Mo 10 Dez 2007
Württemberg
Abgelegt unter Deutschland ::„Seliges Land! Kein Hügel in dir wächst ohne den Weinstock“. So pries der 1770 in Lauffen am Neckar geborene Dichter Friedrich Hölderlin seine Heimat. Bis heute hätte er damit recht: Vom Taubergrund bis zum Oberen Neckartal ziehen sich auf 11.600 Hektar die Rebhänge des Anbaugebietes Württemberg besonders gern. Rote Traubensorten liegen hier vor den weißen, damit ist Württemberg neben der Ahr das einzige echte Rotweingebiet im Weißweinland Deutschland.

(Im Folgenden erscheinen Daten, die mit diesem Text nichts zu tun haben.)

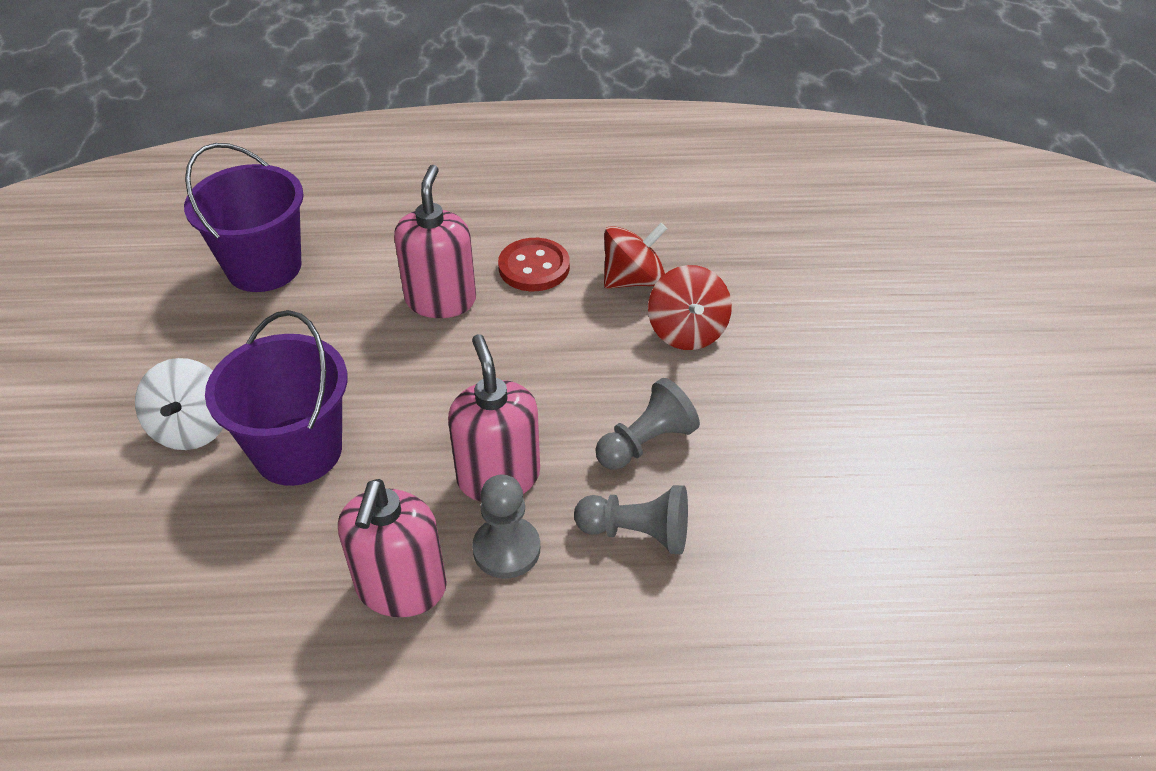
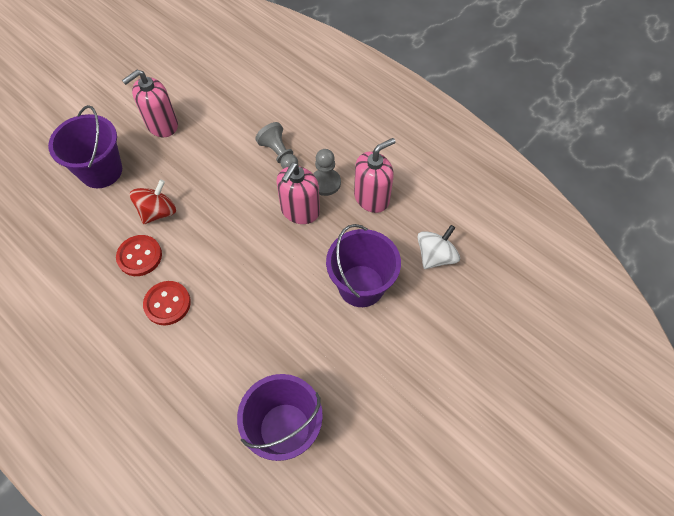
camera: 135 degrees left, 15 degrees up
white spinning top [135,358,223,450] -> white spinning top moved to [417,225,460,269]
pink soap dispenser [394,165,476,318] -> pink soap dispenser moved to [122,70,178,137]
grey pawn [595,378,700,470] -> none
red spinning top [604,223,667,289] -> red button [116,235,162,276]
none -> purple bucket [48,105,122,188]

Saftige, süffige tropfen, die zur „Veschper“ genauso viel Spaß machen wie einfach in geselliger Runde genossen. Der rauchfruchtige Schwarzriesling etwa, oder der anspruchsvolle, kräftige Lemberger, der sich auch gern an einer Festtafel aufhält. Spannend ist auch der Acolon, eine Kreuzung aus Lemberger und Dornfelder, der mit viel dunkelroter Kraft einfach Freude macht. Unter den Weißweinsorten spielt der Riesling die wichtigste Rolle.
Das sanfte Flussklima machte über die Jahre so manchen Schwaben zum gestandenen Weinbauern. Vor den Verheerungen des Dreißigjährigen Krieges lag die Anbaufläche am Neckar bei ungefähr 45.000 Hektar- wahrhaftig ein Rebenmeer! Aber Württemberger lassen sich nicht unterkriegen, und so hatte Hölderin im 19. Jahrhundert ebenso Grund dazu, den Rebenreichtum in der schönen Gegend zu bewundern, wie wir es heute zum Glück auch noch haben.